People have probably been talking with their hands forever and ever, amen;
but it was only about the late 1700s that anybody set out to teach a
standard sign language. Prior to that, every deaf person had to work out
something on their own--say, if you were born deaf, your family would come
to some kind of system; and maybe the rest of the village would pick it up.
You couldn't talk to anybody from the next village (of course, most of the
world rarely went as far as the next village, so that was OK :-).
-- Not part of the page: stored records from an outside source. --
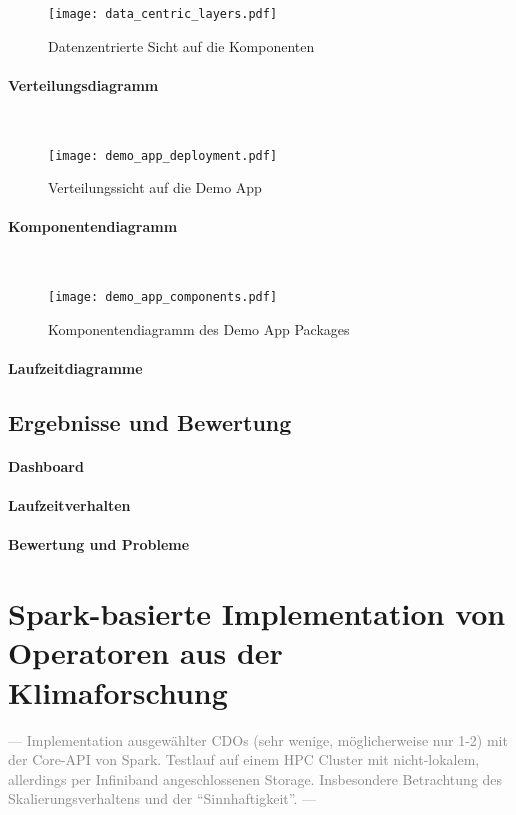 \begin{figure}[ht!]
	\centering
  \texttt{[image: data\_centric\_layers.pdf]}
	\caption{Datenzentrierte Sicht auf die Komponenten}
	\label{figure:data_centrice_layers}
\end{figure}


\paragraph{Verteilungsdiagramm}\\

\begin{figure}[ht!]
	\centering
  \texttt{[image: demo\_app\_deployment.pdf]}
	\caption{Verteilungssicht auf die Demo App}
	\label{figure:demo_app_verteilung}
\end{figure}

\paragraph{Komponentendiagramm}\\

\begin{figure}[ht!]
	\centering
  \texttt{[image: demo\_app\_components.pdf]}
	\caption{Komponentendiagramm des Demo App Packages}
	\label{figure:demo_app_komponenten}
\end{figure}

\paragraph{Laufzeitdiagramme}


\subsection{Ergebnisse und Bewertung}
\paragraph{Dashboard}
\paragraph{Laufzeitverhalten}
\paragraph{Bewertung und Probleme}


\section{Spark-basierte Implementation von Operatoren aus der Klimaforschung}
\textcolor{gray}{--- Implementation ausgewählter CDOs (sehr wenige, möglicherweise nur 1-2) mit der Core-API von Spark. Testlauf auf einem HPC Cluster mit nicht-lokalem, allerdings per Infiniband angeschlossenen Storage.
Insbesondere Betrachtung des Skalierungsverhaltens und der "`Sinnhaftigkeit"'. ---}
In France--soon after the Revolution, I think--a couple of Jesuit priests
working in the slums of, um, some city, found a pair of deaf sisters who
used a private sign to speak to each other. They thought this was a great
idea (being priests, they were probably upset at the thought of anyone
being unable to hear the Word of God; being Jesuits, they were probably
shaken to the core at the thought of anyone being unable to learn to argue
;-). So they set out to formalize the system, and started gathering deaf
people and teaching them. It eventually grew into a pretty heavy-duty
movement; I'm not sure, but I think it's the same sign language used in
France today, and may have spread to other countries, too.
I believe it is known that that there were (still are?) local areas where
the population happened to include more deaf people--something like 50%
sometimes-- and they grew their own language, which was known by everyone
in the village. But that'd be as far as it went.